Super Easy 3-Ingredient Chocolate Protein Chia Seed Pudding
There’s something deeply satisfying about making a dessert that feels indulgent yet supports your health goals. This chocolate protein chia seed pudding is one of those recipes that checks every box — rich, creamy, and ready with just three simple ingredients.

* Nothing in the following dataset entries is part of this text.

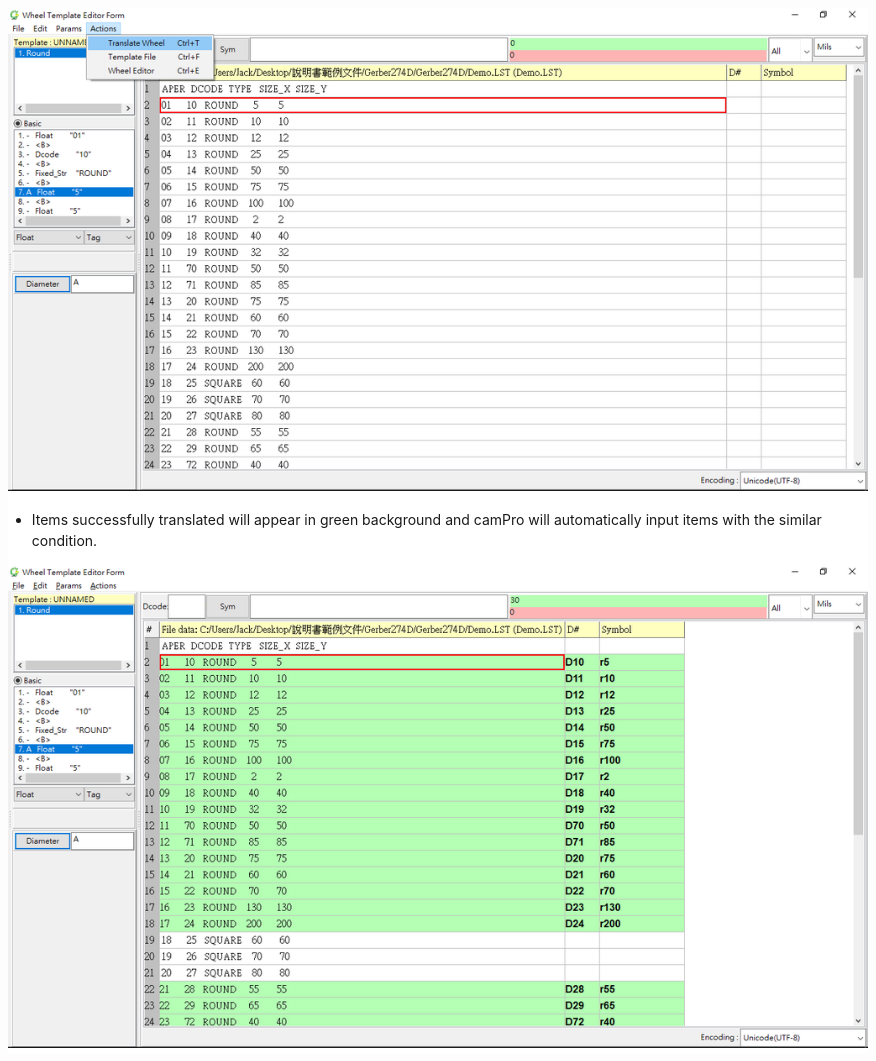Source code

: ![](./icon-import/35.png)


- Items successfully translated will appear in green background and camPro will automatically input items with the similar condition.

![](./icon-import/36.png)
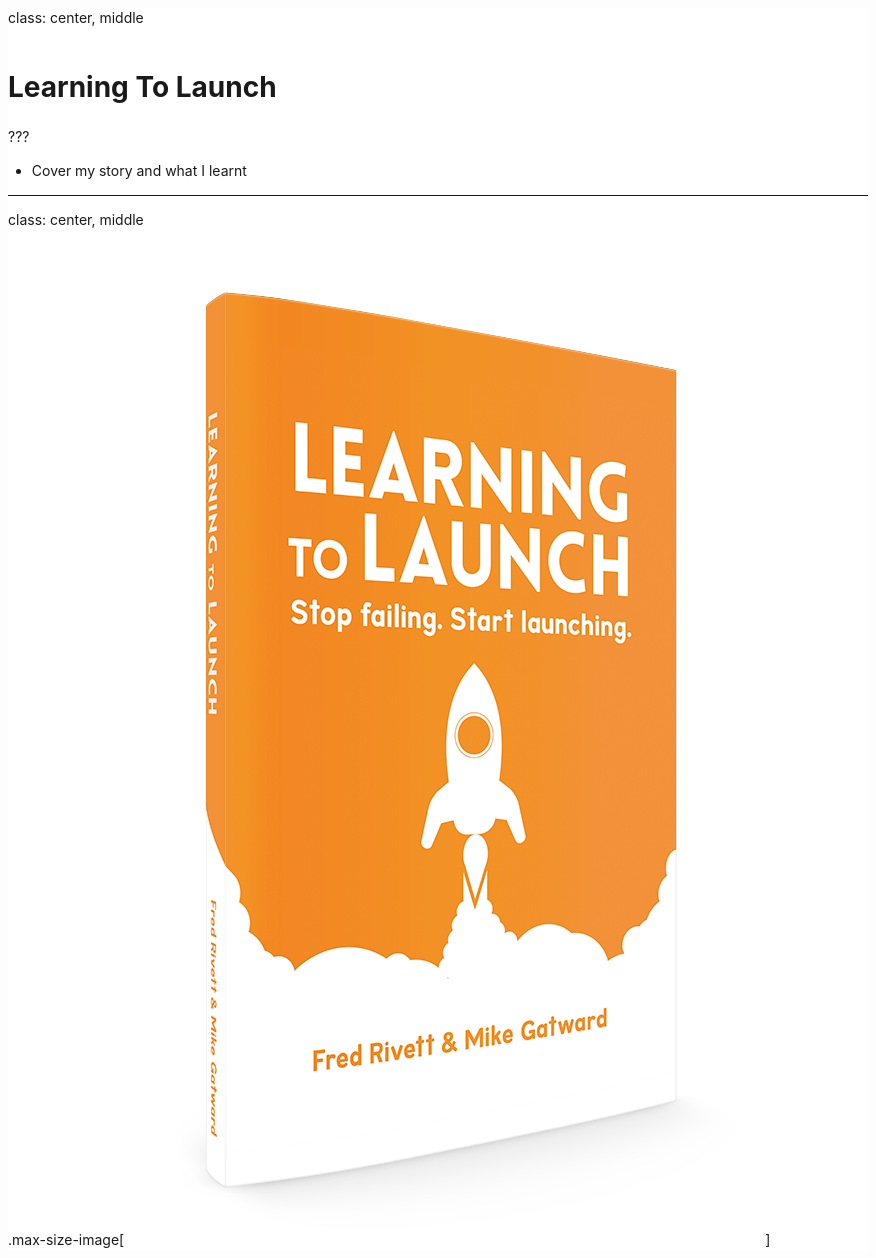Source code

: class: center, middle

# Learning To Launch

???

- Cover my story and what I learnt

---

class: center, middle

.max-size-image[![Learning To Launch book](assets/images/ltlbook.png)]
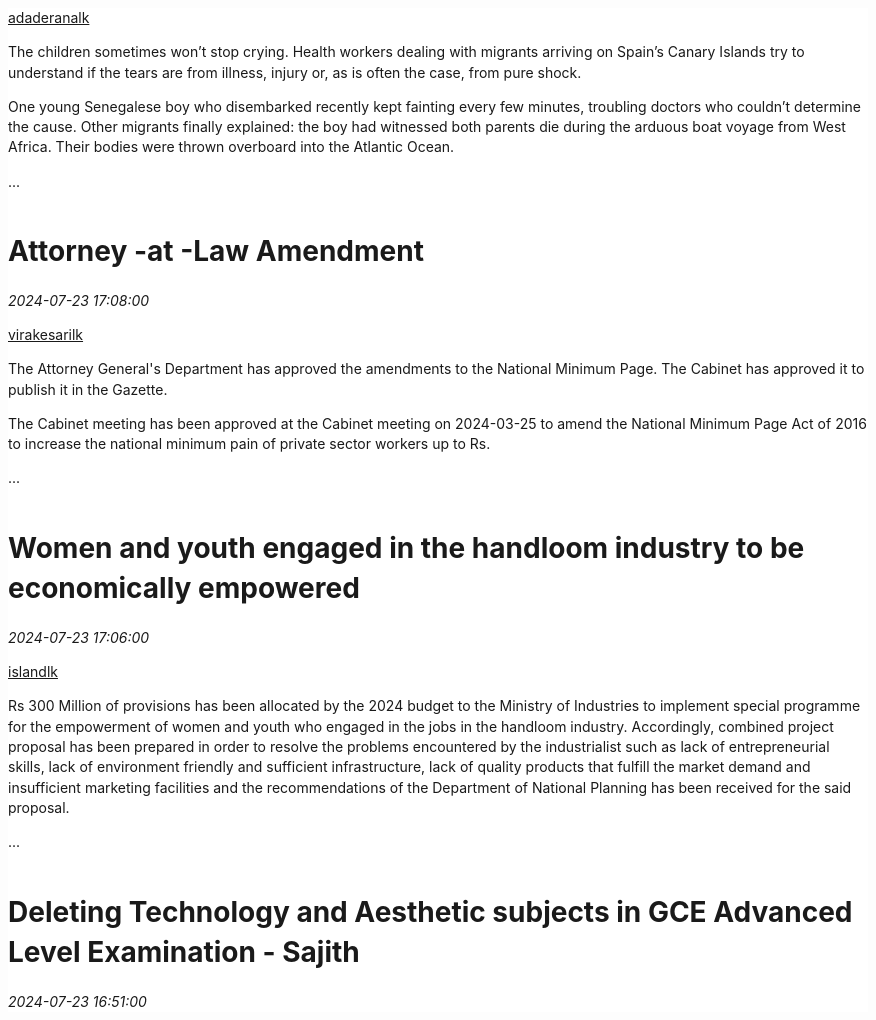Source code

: [adaderanalk](https://www.adaderana.lk/news/100726/thousands-of-migrant-kids-reach-canary-islands-alone-officials-seek-spains-help)

The children sometimes won’t stop crying. Health workers dealing with migrants arriving on Spain’s Canary Islands try to understand if the tears are from illness, injury or, as is often the case, from pure shock.

One young Senegalese boy who disembarked recently kept fainting every few minutes, troubling doctors who couldn’t determine the cause. Other migrants finally explained: the boy had witnessed both parents die during the arduous boat voyage from West Africa. Their bodies were thrown overboard into the Atlantic Ocean.

...



# Attorney -at -Law Amendment

*2024-07-23 17:08:00*

[virakesarilk](https://www.virakesari.lk/article/189198)

The Attorney General's Department has approved the amendments to the National Minimum Page. The Cabinet has approved it to publish it in the Gazette.

The Cabinet meeting has been approved at the Cabinet meeting on 2024-03-25 to amend the National Minimum Page Act of 2016 to increase the national minimum pain of private sector workers up to Rs.

...



# Women and youth engaged in the handloom industry to be economically empowered

*2024-07-23 17:06:00*

[islandlk](http://island.lk/women-and-youth-engaged-in-the-handloom-industry-to-be-economically-empowered/)

Rs 300 Million of provisions has been allocated by the 2024 budget to the Ministry of Industries to implement special programme for the empowerment of women and youth who engaged in the jobs in the handloom industry. Accordingly, combined project proposal has been prepared in order to resolve the problems encountered by the industrialist such as lack of entrepreneurial skills, lack of environment friendly and sufficient infrastructure, lack of quality products that fulfill the market demand and insufficient marketing facilities and the recommendations of the Department of National Planning has been received for the said proposal.

...



# Deleting Technology and Aesthetic subjects in GCE Advanced Level Examination - Sajith

*2024-07-23 16:51:00*
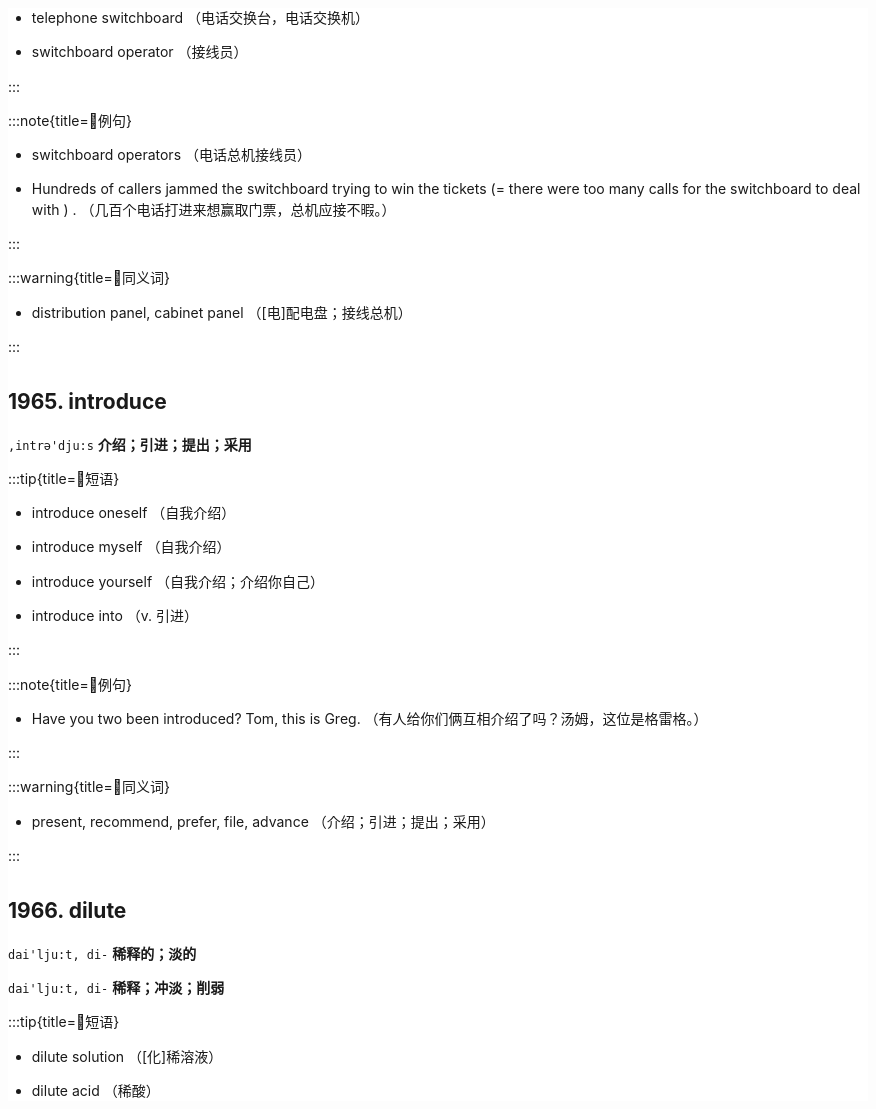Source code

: - telephone switchboard （电话交换台，电话交换机）

- switchboard operator （接线员）

:::

:::note{title=🎤例句}

- switchboard operators （电话总机接线员）

- Hundreds of callers jammed the switchboard trying to win the tickets (= there were too many calls for the switchboard to deal with ) . （几百个电话打进来想赢取门票，总机应接不暇。）

:::

:::warning{title=🤔同义词}

- distribution panel, cabinet panel （[电]配电盘；接线总机）

:::


## 1965. introduce

`,intrə'dju:s`  **介绍；引进；提出；采用**

:::tip{title=🤩短语}

- introduce oneself （自我介绍）

- introduce myself （自我介绍）

- introduce yourself （自我介绍；介绍你自己）

- introduce into （v. 引进）

:::

:::note{title=🎤例句}

- Have you two been introduced? Tom, this is Greg. （有人给你们俩互相介绍了吗？汤姆，这位是格雷格。）

:::

:::warning{title=🤔同义词}

- present, recommend, prefer, file, advance （介绍；引进；提出；采用）

:::


## 1966. dilute

`dai'lju:t, di-`  **稀释的；淡的**

`dai'lju:t, di-`  **稀释；冲淡；削弱**

:::tip{title=🤩短语}

- dilute solution （[化]稀溶液）

- dilute acid （稀酸）
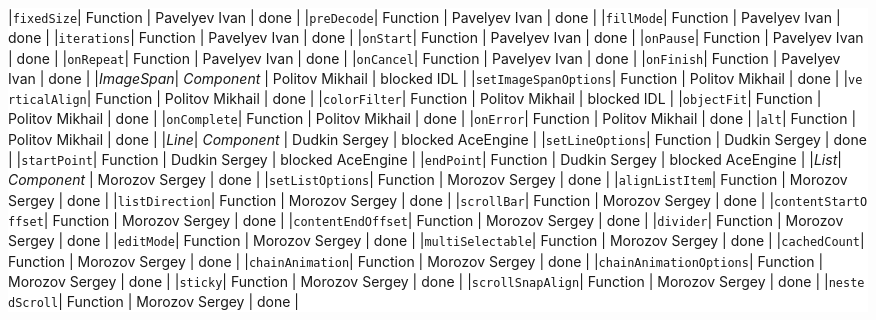 |`fixedSize`| Function | Pavelyev Ivan | done |
|`preDecode`| Function | Pavelyev Ivan | done |
|`fillMode`| Function | Pavelyev Ivan | done |
|`iterations`| Function | Pavelyev Ivan | done |
|`onStart`| Function | Pavelyev Ivan | done |
|`onPause`| Function | Pavelyev Ivan | done |
|`onRepeat`| Function | Pavelyev Ivan | done |
|`onCancel`| Function | Pavelyev Ivan | done |
|`onFinish`| Function | Pavelyev Ivan | done |
|*ImageSpan*| *Component* | Politov Mikhail | blocked IDL |
|`setImageSpanOptions`| Function | Politov Mikhail | done |
|`verticalAlign`| Function | Politov Mikhail | done |
|`colorFilter`| Function | Politov Mikhail | blocked IDL |
|`objectFit`| Function | Politov Mikhail | done |
|`onComplete`| Function | Politov Mikhail | done |
|`onError`| Function | Politov Mikhail | done |
|`alt`| Function | Politov Mikhail | done |
|*Line*| *Component* | Dudkin Sergey | blocked AceEngine |
|`setLineOptions`| Function | Dudkin Sergey | done |
|`startPoint`| Function | Dudkin Sergey | blocked AceEngine |
|`endPoint`| Function | Dudkin Sergey | blocked AceEngine |
|*List*| *Component* | Morozov Sergey | done |
|`setListOptions`| Function | Morozov Sergey | done |
|`alignListItem`| Function | Morozov Sergey | done |
|`listDirection`| Function | Morozov Sergey | done |
|`scrollBar`| Function | Morozov Sergey | done |
|`contentStartOffset`| Function | Morozov Sergey | done |
|`contentEndOffset`| Function | Morozov Sergey | done |
|`divider`| Function | Morozov Sergey | done |
|`editMode`| Function | Morozov Sergey | done |
|`multiSelectable`| Function | Morozov Sergey | done |
|`cachedCount`| Function | Morozov Sergey | done |
|`chainAnimation`| Function | Morozov Sergey | done |
|`chainAnimationOptions`| Function | Morozov Sergey | done |
|`sticky`| Function | Morozov Sergey | done |
|`scrollSnapAlign`| Function | Morozov Sergey | done |
|`nestedScroll`| Function | Morozov Sergey | done |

I started making it during my busy mornings when I needed a grab-and-go breakfast that kept me full for hours. It’s proof that a nutritious meal can also taste like dessert without any effort at all.
Ingredients
2 tablespoons chia seeds
1 cup unsweetened almond milk (or any milk of choice)
1 scoop chocolate protein powder

Step-by-Step Instructions
- Mix the dry ingredients
In a medium bowl or mason jar, add the chia seeds and chocolate protein powder. Stir until well combined so the powder doesn’t clump later. - Add the milk
Pour in the almond milk and whisk thoroughly for about 30 seconds. Make sure the chia seeds are evenly distributed throughout the mixture. - Let it rest briefly
Allow the mixture to sit for 10 minutes, then stir again to prevent the chia seeds from settling at the bottom. - Chill and thicken
Cover the bowl or jar and refrigerate for at least 2 hours, or overnight for best texture. The chia seeds will absorb the liquid and create a thick, pudding-like consistency. - Serve and enjoy
Once chilled, give it a quick stir. Add your favorite toppings like sliced banana, berries, or a sprinkle of cocoa nibs before serving.

Helpful Tips
- Use a blender if you prefer a smooth pudding instead of the classic tapioca-like texture.
- Adjust thickness by adding a splash more milk if it’s too thick after chilling.
- For extra sweetness, add a touch of stevia, maple syrup, or mashed banana before refrigerating.
- Always stir the mixture twice within the first 15 minutes to avoid clumping.

Variations
- Peanut Butter Chocolate – Stir in a tablespoon of peanut butter for a nutty twist.
- Mocha Chia Pudding – Mix in a teaspoon of instant coffee with the protein powder.
- Coconut Bliss – Use coconut milk instead of almond milk for a rich, tropical flavor.
- Berry Burst – Add a handful of frozen raspberries before chilling.

How to Serve
Serve this pudding chilled as a breakfast, snack, or post-workout meal. It pairs beautifully with sliced fruits, nuts, or a drizzle of nut butter. You can also layer it in small jars with yogurt or granola for a grab-and-go parfait that looks and tastes amazing.
Storage Instructions
Store your chocolate protein chia pudding in an airtight container or mason jar in the refrigerator for up to 4 days. If it becomes too thick over time, stir in a little milk before serving. Avoid freezing, as it can affect the creamy texture once thawed.
Nutrition Facts
| Nutrient | Amount per Serving |
|---|---|
| Calories | 210 kcal |
| Protein | 18 g |
| Carbohydrates | 12 g |
| Fiber | 8 g |
| Fat | 9 g |
| Sugar | 1 g |
| Calcium | 30% DV |
| Iron | 10% DV |
FAQs
Can I use regular milk instead of almond milk?
Yes, any type of milk works — dairy, soy, oat, or coconut. Just keep in mind that flavor and thickness may vary slightly.
Can I make it without protein powder?
Absolutely. You can replace the protein powder with 1 tablespoon of cocoa powder and sweeten to taste with honey or stevia.
Why didn’t my chia pudding thicken?
You may not have stirred it enough during the first 15 minutes, or your milk-to-seed ratio was off. Try adding an extra teaspoon of chia seeds and chill longer.
Can I prepare it the night before?
Yes, it’s perfect for overnight prep! The texture becomes even creamier after sitting in the fridge overnight.
Conclusion
This 3-ingredient chocolate protein chia seed pudding is the kind of recipe that makes healthy eating feel effortless. It’s simple, satisfying, and versatile enough for breakfast, dessert, or an afternoon pick-me-up. With the right balance of protein, fiber, and flavor, it’s a quick win for anyone trying to stay nourished without sacrificing taste.